++++ PROVIDED MATERIAL
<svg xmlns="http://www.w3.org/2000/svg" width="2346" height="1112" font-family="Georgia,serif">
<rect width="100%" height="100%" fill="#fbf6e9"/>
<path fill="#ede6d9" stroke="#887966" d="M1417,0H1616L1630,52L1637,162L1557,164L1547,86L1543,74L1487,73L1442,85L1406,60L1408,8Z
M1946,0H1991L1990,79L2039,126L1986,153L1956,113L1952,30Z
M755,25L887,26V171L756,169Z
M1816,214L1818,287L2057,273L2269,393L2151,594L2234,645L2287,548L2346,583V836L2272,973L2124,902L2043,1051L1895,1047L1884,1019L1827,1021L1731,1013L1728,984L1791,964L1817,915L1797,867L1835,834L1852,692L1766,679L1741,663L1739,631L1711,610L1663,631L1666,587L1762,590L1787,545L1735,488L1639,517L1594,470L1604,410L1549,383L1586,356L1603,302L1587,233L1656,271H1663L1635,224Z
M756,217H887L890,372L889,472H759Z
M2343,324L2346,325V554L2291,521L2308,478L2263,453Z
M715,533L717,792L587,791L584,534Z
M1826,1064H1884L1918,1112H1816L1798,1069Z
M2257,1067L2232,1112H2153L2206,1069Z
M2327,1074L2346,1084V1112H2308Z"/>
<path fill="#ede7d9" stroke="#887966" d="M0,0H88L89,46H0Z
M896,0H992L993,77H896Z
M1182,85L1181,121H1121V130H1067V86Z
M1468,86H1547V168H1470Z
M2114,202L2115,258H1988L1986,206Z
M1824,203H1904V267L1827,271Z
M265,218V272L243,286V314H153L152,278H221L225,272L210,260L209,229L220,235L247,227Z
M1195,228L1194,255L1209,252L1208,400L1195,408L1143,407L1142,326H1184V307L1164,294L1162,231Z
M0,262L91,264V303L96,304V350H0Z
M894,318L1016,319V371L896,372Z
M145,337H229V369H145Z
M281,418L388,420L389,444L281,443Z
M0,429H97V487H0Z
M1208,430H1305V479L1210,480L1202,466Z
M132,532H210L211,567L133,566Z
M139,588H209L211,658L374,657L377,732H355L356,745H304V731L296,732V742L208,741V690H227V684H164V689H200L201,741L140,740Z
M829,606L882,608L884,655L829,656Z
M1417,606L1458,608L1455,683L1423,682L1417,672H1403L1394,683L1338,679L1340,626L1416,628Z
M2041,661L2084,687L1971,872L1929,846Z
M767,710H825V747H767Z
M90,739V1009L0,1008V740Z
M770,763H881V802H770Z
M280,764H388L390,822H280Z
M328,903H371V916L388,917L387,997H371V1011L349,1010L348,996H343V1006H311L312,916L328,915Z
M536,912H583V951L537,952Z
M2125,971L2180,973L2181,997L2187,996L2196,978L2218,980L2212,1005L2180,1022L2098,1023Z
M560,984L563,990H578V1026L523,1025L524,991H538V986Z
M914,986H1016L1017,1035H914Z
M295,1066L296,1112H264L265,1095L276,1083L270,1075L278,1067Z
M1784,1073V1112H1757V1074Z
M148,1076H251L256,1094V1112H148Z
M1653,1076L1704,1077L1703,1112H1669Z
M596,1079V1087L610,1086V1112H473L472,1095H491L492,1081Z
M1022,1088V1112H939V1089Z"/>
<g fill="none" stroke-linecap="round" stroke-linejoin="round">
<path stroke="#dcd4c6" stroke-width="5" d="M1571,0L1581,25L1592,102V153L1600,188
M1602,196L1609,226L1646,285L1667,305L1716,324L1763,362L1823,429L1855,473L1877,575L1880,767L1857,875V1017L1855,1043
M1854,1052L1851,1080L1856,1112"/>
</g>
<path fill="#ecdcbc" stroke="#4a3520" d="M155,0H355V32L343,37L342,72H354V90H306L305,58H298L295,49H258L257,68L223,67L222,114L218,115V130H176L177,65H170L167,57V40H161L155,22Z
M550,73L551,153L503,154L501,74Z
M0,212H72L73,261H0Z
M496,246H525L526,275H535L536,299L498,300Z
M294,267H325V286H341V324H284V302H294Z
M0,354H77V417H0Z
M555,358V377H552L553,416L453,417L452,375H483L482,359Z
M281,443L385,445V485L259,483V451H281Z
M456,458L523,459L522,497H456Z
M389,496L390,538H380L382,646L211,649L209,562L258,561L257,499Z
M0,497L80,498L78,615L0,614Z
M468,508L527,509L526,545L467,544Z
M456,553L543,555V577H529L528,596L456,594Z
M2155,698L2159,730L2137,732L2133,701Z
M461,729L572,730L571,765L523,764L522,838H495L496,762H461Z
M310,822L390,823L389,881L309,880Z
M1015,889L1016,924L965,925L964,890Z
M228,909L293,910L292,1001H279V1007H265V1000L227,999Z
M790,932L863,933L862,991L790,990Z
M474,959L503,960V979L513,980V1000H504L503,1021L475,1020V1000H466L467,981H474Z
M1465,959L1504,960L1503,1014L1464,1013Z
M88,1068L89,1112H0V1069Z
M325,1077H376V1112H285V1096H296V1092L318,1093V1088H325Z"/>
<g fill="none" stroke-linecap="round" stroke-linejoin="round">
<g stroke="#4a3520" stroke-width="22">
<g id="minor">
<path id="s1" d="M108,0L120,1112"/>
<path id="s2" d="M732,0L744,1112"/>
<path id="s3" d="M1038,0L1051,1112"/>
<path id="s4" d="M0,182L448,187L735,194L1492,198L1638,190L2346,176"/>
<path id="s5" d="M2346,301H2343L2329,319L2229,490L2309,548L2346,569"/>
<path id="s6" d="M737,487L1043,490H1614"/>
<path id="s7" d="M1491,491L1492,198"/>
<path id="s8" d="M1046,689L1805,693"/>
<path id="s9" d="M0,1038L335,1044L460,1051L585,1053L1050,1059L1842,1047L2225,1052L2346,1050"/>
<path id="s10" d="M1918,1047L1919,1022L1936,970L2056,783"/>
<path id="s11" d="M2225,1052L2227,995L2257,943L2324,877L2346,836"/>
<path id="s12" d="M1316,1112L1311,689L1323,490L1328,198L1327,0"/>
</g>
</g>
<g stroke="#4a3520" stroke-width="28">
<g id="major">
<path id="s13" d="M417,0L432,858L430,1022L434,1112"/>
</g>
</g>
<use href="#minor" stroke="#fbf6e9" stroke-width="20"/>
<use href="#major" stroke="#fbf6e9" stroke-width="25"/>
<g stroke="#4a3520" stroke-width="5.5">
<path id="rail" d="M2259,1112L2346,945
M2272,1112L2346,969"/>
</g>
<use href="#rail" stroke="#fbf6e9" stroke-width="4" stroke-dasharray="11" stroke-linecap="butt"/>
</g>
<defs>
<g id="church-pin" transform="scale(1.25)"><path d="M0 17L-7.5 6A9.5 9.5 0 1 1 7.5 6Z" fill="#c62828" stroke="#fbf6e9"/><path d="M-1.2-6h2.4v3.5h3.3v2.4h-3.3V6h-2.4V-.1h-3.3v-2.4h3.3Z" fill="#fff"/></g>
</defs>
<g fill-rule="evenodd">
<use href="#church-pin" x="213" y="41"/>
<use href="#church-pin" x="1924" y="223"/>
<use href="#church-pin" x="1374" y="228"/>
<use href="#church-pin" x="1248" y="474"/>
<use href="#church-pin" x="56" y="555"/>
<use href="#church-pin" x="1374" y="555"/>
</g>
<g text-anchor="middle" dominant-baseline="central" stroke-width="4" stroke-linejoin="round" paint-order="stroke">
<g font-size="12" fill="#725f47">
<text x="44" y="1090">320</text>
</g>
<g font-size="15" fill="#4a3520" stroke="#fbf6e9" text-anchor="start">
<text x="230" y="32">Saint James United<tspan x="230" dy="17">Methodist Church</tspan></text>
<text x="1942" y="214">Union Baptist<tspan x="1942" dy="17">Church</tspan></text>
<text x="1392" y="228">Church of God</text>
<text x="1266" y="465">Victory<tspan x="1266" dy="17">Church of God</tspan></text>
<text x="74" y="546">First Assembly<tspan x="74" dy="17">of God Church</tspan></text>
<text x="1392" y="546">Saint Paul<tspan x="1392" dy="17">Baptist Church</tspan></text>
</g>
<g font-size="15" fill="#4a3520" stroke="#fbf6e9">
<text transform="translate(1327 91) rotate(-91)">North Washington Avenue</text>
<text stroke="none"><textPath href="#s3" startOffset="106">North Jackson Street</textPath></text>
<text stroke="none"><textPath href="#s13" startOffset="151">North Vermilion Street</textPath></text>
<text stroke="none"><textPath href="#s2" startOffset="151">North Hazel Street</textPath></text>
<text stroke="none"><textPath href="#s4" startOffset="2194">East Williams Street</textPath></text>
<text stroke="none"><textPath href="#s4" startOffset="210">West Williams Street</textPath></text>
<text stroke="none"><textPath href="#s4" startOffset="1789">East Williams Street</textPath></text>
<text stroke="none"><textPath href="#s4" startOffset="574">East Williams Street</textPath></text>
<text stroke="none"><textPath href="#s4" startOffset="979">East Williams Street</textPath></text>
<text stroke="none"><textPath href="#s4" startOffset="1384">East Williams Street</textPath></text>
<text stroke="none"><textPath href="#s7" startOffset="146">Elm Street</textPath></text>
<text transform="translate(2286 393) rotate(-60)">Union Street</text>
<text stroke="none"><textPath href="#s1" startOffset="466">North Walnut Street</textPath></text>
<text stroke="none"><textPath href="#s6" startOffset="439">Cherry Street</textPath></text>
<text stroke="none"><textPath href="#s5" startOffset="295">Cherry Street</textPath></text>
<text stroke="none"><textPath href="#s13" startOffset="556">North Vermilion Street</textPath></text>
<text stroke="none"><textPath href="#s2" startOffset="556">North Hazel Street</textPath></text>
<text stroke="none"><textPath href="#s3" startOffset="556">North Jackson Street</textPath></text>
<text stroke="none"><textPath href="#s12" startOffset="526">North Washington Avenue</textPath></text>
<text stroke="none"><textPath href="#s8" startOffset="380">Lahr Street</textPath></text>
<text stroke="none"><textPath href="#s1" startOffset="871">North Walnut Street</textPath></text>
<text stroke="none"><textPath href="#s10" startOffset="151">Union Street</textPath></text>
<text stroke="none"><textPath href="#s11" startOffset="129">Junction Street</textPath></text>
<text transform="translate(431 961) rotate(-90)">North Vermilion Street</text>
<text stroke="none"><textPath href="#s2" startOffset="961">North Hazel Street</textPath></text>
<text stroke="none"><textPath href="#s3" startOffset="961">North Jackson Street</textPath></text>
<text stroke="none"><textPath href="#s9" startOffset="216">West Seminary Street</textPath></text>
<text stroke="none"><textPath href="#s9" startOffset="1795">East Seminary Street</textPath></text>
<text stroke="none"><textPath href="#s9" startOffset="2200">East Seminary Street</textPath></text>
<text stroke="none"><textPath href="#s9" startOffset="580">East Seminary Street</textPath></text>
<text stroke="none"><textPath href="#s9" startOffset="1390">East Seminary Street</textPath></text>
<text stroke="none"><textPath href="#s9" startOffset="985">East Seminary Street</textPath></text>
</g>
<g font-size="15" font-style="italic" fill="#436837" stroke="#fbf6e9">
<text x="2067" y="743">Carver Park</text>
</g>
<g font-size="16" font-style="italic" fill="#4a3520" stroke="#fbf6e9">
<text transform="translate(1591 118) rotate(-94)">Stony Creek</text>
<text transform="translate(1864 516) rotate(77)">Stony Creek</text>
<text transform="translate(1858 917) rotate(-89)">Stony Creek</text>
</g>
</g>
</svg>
++++++++
> _PROBLEM TO WORK ON_:
Would you print, exactly as written, every line above from the one holding "M1784,1073V1112H1757V1074Z" through the one holding "M2155,698L2159,730L2137,732L2133,701Z", with both included and no other lines?

> _SOLUTION_:
M1784,1073V1112H1757V1074Z
M148,1076H251L256,1094V1112H148Z
M1653,1076L1704,1077L1703,1112H1669Z
M596,1079V1087L610,1086V1112H473L472,1095H491L492,1081Z
M1022,1088V1112H939V1089Z"/>
<g fill="none" stroke-linecap="round" stroke-linejoin="round">
<path stroke="#dcd4c6" stroke-width="5" d="M1571,0L1581,25L1592,102V153L1600,188
M1602,196L1609,226L1646,285L1667,305L1716,324L1763,362L1823,429L1855,473L1877,575L1880,767L1857,875V1017L1855,1043
M1854,1052L1851,1080L1856,1112"/>
</g>
<path fill="#ecdcbc" stroke="#4a3520" d="M155,0H355V32L343,37L342,72H354V90H306L305,58H298L295,49H258L257,68L223,67L222,114L218,115V130H176L177,65H170L167,57V40H161L155,22Z
M550,73L551,153L503,154L501,74Z
M0,212H72L73,261H0Z
M496,246H525L526,275H535L536,299L498,300Z
M294,267H325V286H341V324H284V302H294Z
M0,354H77V417H0Z
M555,358V377H552L553,416L453,417L452,375H483L482,359Z
M281,443L385,445V485L259,483V451H281Z
M456,458L523,459L522,497H456Z
M389,496L390,538H380L382,646L211,649L209,562L258,561L257,499Z
M0,497L80,498L78,615L0,614Z
M468,508L527,509L526,545L467,544Z
M456,553L543,555V577H529L528,596L456,594Z
M2155,698L2159,730L2137,732L2133,701Z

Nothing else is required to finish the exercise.